◆ **TASK ITEM A**:
List every time of day that appears in the email thread below, in the order it appears.

= = = = = = =

From: William M. (Mike) Miller <"William>
Date: Wed, 22 Jun 2022 21:36:19 -0400
On Wed, Jun 22, 2022 at 9:22 PM Hubert Tong <
hubert.reinterpretcast_at_[hidden]> wrote:

> On Wed, Jun 22, 2022 at 8:12 AM William M. (Mike) Miller via Core <
> core_at_[hidden]> wrote:
>
>> On Wed, Jun 22, 2022 at 4:12 AM Corentin <corentin.jabot_at_[hidden]>
>> wrote:
>>
>>> Hey folks.
>>>
>>> Updated paper here: https://isocpp.org/files/papers/D2295R6.pdf
>>> I applied the changes requested and would like to take a vote at the
>>> next meeting on this wording.
>>>
>>> I will be honest, I hesitated dropping the paper, as I find it
>>> unfortunate to conflate the encoding of text with the way the bytes are
>>> stored physically, and I really do not think the standard
>>> should be explicit about any one storage method specificity.
>>>
>>> That being said /physical source/input/ is a nice improvement. win some,
>>> lose some.
>>> And ultimately, the important thing is that the intent of the paper be
>>> standardized even if we can't completely agree on wording.
>>>
>>
>> I'm reasonably happy with the new wording. I'd still prefer changing
>> "introducing" to "representing", or adding "if necessary" in the sentence
>> about new-lines; if the input file already delimits lines with a new-line
>> character, there's no "introducing" taking place. The existing wording
>> appears to require that the "implementation-defined manner" must include
>> deleting new-lines that appear in the input and "introducing" new-lines to
>> replace them in the resulting logical source.

= = = = = = =

◆ **TASK ITEM B**:
In the stored items from the collection below, change "Vivienda propia" to "Primera vivienda" and keep every other line the same. Leave the pictures out of your answer.

◆ **Stored items from a collection**:
= = = = = = =

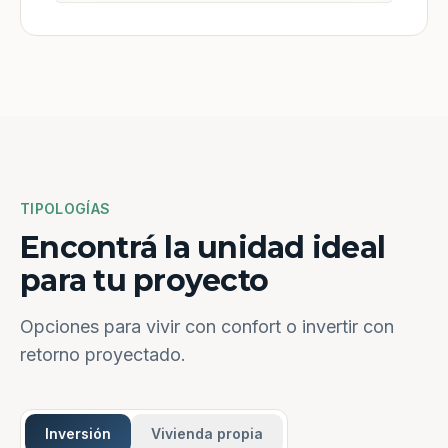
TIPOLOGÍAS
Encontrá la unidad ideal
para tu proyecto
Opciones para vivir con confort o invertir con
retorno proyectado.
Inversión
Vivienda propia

= = = = = = =

◆ **TASK RESULT A**:
21:36:19 (-0400), 9:22 PM, 8:12 AM, 4:12 AM

◆ **TASK RESULT B**:
TIPOLOGÍAS
Encontrá la unidad ideal
para tu proyecto
Opciones para vivir con confort o invertir con
retorno proyectado.
Inversión
Primera vivienda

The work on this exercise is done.